Oct 8, 2022 - Real Estate

Buying a house in Raleigh is easier, but not cheaper

Houses made out of money

Illustration: Aïda Amer/Axios

The Triangle’s real estate market is starting to level off, according to the latest data from Triangle MLS.

Why it matters: After two-plus years of plummeting inventory and sky-high home prices, Raleigh-area buyers have waited a long time for a little relief.

What’s happening: Rising mortgage rates have spurred a shift in the market.

  • When mortgage rates go up, like they have since this spring, it tends to create a buyers’ market, AnnMarie Janni, founder and leader of Element Realty Group at Allen Tate Realtors, said.
  • "This is a reset for Raleigh because we’ve been undervalued for so long," Janni said.

Flashback: In 2021, buyers had no bargaining power.
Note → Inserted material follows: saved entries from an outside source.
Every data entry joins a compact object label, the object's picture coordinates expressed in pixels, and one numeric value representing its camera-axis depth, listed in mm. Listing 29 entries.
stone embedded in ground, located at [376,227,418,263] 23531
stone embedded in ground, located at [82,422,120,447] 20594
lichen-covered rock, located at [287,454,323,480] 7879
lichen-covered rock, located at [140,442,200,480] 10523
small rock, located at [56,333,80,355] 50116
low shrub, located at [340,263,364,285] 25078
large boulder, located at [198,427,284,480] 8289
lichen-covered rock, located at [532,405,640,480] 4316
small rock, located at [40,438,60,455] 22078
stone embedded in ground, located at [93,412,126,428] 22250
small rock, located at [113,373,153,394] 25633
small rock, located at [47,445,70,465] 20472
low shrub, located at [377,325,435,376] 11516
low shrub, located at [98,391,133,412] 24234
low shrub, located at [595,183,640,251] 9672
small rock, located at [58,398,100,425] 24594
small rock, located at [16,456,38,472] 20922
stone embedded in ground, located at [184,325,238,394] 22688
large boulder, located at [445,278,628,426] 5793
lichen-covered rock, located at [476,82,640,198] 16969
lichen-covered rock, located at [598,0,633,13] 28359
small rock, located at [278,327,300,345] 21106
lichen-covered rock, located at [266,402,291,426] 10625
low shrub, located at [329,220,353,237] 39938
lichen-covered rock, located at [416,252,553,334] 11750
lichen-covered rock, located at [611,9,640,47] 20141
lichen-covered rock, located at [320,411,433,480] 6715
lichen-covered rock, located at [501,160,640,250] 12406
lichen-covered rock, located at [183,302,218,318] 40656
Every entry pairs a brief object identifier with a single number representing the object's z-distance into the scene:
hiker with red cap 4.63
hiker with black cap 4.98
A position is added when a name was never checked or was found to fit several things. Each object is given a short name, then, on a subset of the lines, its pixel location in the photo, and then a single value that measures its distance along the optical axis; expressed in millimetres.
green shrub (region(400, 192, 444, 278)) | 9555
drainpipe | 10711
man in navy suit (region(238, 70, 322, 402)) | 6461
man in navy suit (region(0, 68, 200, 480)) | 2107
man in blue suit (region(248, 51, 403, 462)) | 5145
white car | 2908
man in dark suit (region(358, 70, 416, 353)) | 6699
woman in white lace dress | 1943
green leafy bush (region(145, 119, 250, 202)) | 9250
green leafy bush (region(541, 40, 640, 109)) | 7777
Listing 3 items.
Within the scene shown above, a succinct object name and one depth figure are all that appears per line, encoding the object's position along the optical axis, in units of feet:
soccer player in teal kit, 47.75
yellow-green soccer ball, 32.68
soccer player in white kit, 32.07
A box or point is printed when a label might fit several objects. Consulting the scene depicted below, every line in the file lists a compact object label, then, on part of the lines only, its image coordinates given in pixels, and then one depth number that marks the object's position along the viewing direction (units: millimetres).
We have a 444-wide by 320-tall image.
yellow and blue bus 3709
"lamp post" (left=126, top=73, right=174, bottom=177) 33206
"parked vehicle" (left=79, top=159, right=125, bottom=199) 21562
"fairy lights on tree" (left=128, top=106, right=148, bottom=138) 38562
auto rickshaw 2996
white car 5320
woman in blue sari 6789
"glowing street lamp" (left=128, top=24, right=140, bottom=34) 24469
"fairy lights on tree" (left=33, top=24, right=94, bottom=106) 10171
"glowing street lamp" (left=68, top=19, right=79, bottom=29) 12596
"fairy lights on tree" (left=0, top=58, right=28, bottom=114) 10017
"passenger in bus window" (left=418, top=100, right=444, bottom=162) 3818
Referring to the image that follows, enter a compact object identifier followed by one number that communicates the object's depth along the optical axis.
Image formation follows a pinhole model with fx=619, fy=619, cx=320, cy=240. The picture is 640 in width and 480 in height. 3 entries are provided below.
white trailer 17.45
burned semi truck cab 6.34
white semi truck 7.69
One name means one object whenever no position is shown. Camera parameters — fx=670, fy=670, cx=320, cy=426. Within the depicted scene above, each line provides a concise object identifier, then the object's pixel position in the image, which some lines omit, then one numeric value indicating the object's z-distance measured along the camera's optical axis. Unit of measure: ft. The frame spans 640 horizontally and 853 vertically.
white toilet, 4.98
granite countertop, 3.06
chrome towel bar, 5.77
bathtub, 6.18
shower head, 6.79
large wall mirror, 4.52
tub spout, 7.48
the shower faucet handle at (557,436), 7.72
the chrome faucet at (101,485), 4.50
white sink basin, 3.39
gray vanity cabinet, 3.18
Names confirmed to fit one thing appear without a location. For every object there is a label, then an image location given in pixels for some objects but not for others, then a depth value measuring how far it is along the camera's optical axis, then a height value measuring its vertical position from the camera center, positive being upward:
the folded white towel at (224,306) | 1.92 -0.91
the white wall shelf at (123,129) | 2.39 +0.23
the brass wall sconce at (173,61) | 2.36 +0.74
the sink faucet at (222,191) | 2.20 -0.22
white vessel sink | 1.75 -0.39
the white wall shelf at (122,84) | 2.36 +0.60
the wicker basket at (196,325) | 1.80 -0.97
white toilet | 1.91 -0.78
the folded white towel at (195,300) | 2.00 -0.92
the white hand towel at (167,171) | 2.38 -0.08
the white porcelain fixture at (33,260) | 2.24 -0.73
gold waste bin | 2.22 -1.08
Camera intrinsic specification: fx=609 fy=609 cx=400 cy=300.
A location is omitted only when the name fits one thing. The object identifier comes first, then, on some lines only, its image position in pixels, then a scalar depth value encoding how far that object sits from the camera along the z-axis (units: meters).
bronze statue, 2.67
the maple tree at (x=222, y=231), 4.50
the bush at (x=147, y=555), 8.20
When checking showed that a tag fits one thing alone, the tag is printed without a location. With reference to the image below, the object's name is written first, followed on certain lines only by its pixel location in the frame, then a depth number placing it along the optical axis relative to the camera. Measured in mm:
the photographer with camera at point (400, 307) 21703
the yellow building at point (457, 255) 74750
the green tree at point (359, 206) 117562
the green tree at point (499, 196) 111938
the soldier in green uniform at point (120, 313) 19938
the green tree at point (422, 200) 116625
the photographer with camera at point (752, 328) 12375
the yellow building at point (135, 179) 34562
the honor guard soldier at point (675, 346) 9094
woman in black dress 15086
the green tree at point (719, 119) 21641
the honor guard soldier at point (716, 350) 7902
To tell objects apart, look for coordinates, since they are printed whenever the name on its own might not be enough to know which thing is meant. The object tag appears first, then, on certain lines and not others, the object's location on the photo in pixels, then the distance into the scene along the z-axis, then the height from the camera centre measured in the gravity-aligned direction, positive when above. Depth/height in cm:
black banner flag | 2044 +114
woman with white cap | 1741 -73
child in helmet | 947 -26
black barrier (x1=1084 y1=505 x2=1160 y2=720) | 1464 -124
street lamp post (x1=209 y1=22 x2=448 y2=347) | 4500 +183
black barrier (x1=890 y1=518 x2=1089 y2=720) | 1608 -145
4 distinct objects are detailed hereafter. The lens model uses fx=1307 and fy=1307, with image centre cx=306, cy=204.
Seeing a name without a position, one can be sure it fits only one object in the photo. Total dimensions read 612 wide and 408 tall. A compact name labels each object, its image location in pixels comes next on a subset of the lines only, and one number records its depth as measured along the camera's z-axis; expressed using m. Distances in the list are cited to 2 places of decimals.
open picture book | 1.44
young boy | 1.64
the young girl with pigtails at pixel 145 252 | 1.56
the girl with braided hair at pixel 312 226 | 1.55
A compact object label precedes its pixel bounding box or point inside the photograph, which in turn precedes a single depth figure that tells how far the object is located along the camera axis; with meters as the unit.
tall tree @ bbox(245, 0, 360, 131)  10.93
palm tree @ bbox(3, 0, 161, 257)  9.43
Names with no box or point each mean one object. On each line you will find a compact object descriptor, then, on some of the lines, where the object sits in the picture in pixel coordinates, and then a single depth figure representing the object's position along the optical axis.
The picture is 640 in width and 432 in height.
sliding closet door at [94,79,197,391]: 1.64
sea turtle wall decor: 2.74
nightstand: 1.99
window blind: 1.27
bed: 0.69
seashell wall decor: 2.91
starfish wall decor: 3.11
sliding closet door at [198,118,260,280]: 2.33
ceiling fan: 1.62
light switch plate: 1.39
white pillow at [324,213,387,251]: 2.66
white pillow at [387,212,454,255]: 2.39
It wasn’t unusual for buyers to have to quickly offer $100,000 in non-refundable due diligence, Janni said.

Now, buyers can take their time and wait for the right house at the right price for them, Janni tells Axios.

  • And a lot of first-time buyers have re-entered the market as investors aren’t gobbling up properties like they were in recent years.

By the numbers: Inventory of homes for sale was up 78.2% year over year in August for the Triangle.

  • Closed sales are down 9.6% compared to this time last year.
  • And while median and average home prices are up year over year, they’ve fallen in recent months.
  • In June, the median sales price for homes was $421,757 and in August it was $405,000.
  • And 38.5% of active listings in the Raleigh metro dropped their asking price in August, compared to just 4.1% in February, per Redfin.

The other side: These market changes are only helpful for people who can afford to take on the 6%+ mortgage rates — or are willing and able to adjust their home budgets.

What’s next: Janni predicts demand in Raleigh will stay strong and homes will appreciate at a steady, normal pace.